As the four-year bull run in the Indian market went into a sharp correction early this year, foreign investors quietly withdrew part of their holdings in leading stocks while retail investors bought into them.
Domestic investors(including institutions, MFs and retail investors)were net buyers in those top companies. These entities together bought around 1.1 percentage point stake in these companies, the highest ever in 28 quarters. During the quarter, retail investors too increased their stake by 0.4 percentage points to 14.4%, the first hike in stakes in two years.

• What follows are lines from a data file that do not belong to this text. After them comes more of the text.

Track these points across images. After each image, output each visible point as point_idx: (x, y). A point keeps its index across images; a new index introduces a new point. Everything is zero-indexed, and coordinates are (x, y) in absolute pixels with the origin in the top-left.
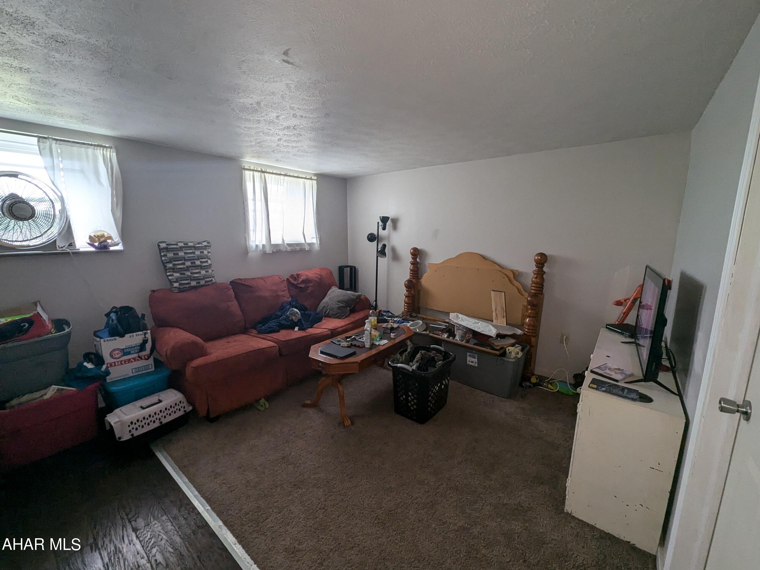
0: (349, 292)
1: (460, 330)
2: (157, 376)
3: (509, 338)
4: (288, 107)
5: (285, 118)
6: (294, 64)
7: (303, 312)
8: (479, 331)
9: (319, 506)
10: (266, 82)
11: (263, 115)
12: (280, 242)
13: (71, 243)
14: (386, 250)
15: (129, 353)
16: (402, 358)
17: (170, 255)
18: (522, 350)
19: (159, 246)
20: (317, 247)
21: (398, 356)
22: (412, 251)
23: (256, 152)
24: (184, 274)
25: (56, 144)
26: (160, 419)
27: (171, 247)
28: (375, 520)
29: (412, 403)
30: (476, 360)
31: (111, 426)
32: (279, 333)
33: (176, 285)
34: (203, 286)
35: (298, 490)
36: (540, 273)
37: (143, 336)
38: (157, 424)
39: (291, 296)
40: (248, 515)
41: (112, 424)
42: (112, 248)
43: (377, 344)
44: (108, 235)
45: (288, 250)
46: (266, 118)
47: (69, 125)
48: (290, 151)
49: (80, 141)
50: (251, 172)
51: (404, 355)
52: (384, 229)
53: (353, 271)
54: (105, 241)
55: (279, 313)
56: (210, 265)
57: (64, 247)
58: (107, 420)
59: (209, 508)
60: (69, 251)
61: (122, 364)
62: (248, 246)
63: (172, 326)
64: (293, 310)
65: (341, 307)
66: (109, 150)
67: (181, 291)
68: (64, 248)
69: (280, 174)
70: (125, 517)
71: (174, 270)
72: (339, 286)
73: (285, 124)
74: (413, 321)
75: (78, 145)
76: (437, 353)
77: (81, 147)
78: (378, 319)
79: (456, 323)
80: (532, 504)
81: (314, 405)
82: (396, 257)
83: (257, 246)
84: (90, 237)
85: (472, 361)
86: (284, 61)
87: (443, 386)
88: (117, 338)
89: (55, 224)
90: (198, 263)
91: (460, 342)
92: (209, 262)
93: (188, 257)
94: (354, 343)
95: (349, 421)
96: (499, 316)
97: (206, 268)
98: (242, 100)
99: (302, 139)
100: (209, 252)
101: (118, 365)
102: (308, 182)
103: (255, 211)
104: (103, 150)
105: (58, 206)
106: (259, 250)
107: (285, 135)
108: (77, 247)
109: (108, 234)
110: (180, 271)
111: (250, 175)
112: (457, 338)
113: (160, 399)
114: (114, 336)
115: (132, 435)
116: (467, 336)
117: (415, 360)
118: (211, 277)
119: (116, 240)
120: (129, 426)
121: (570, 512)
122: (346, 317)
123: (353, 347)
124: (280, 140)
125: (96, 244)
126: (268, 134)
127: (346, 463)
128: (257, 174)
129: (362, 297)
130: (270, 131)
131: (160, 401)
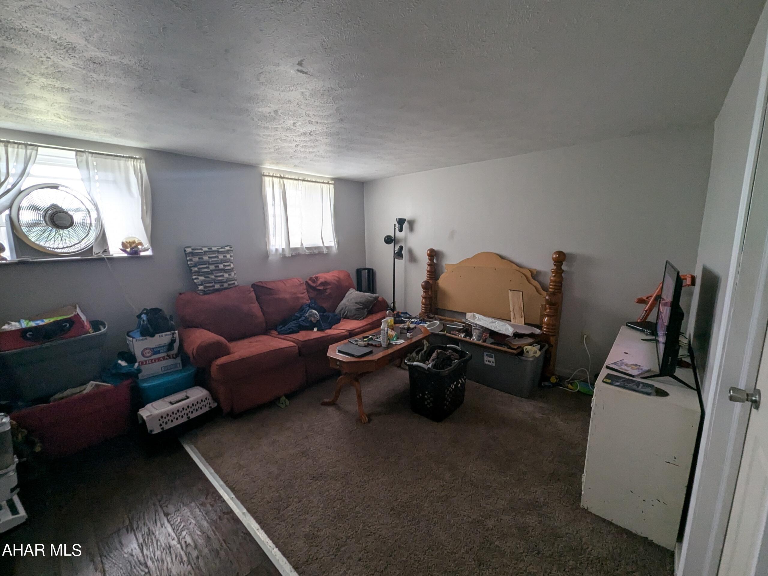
0: (366, 294)
1: (477, 329)
2: (185, 374)
3: (527, 337)
4: (304, 114)
5: (302, 125)
6: (308, 73)
7: (321, 313)
8: (496, 330)
9: (336, 497)
10: (282, 91)
11: (280, 123)
12: (299, 246)
13: (106, 250)
14: (403, 252)
15: (158, 352)
16: (418, 357)
17: (196, 259)
18: (540, 350)
19: (185, 251)
20: (335, 250)
21: (414, 354)
22: (428, 252)
23: (275, 159)
24: (209, 277)
25: (92, 157)
26: (187, 414)
27: (196, 251)
28: (391, 511)
29: (429, 401)
30: (493, 360)
31: (144, 421)
32: (298, 334)
33: (201, 288)
34: (226, 289)
35: (317, 482)
36: (559, 271)
37: (171, 336)
38: (185, 419)
39: (310, 298)
40: (270, 504)
41: (145, 418)
42: (142, 254)
43: (394, 343)
44: (139, 242)
45: (306, 253)
46: (283, 126)
47: (103, 139)
48: (307, 156)
49: (113, 154)
50: (271, 178)
51: (420, 355)
52: (401, 230)
53: (371, 273)
54: (136, 247)
55: (298, 315)
56: (233, 268)
57: (99, 253)
58: (140, 415)
59: (234, 496)
60: (103, 256)
61: (152, 363)
62: (268, 250)
63: (197, 327)
64: (312, 312)
65: (358, 308)
66: (139, 161)
67: (205, 293)
68: (99, 255)
69: (298, 180)
70: (157, 503)
71: (199, 273)
72: (358, 288)
73: (302, 131)
74: (430, 322)
75: (112, 157)
76: (454, 352)
77: (114, 160)
78: (394, 320)
79: (472, 323)
80: (548, 499)
81: (332, 404)
82: (413, 258)
83: (277, 250)
84: (123, 244)
85: (489, 360)
86: (298, 70)
87: (459, 385)
88: (148, 338)
89: (91, 232)
90: (221, 266)
91: (477, 342)
92: (232, 265)
93: (211, 261)
94: (371, 342)
95: (366, 418)
96: (517, 316)
97: (229, 271)
98: (260, 110)
99: (318, 144)
100: (231, 256)
101: (149, 363)
102: (325, 186)
103: (274, 216)
104: (134, 162)
105: (94, 215)
106: (278, 253)
107: (301, 141)
108: (111, 254)
109: (138, 240)
110: (205, 274)
111: (269, 181)
112: (474, 337)
113: (188, 395)
114: (145, 336)
115: (163, 428)
116: (484, 335)
117: (432, 358)
118: (233, 280)
119: (146, 246)
120: (159, 420)
121: (586, 508)
122: (363, 319)
123: (370, 346)
124: (297, 146)
125: (128, 250)
126: (286, 141)
127: (363, 457)
128: (276, 180)
129: (380, 299)
130: (288, 138)
131: (187, 397)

On the other hand, FIIs continued to sell these stocks and reduce their stake for a third quarter running, taking it down by 2.6 percentage points from the September 2005 high, the report noted. Interestingly, FII stake in the top 20 holdings were up significantly to 71.3%, compared to 70% as of December 2007.
Retail investors have been buyers of these top companies’ stocks in only seven out of the past 28 quarters, since the ownership data was first disclosed, in contrast to FIIs, which have been buyers in 17 of these 28 quarters.
Apart from reducing their stakes in the 75 top companies, FIIs also continued to churn their portfolios at the individual stock level as well as at the sector level, the Morgan Stanley report said. At the sectoral level, FIIs appear to be overweight in just three sectors — telecom, financials and consumer discretionary.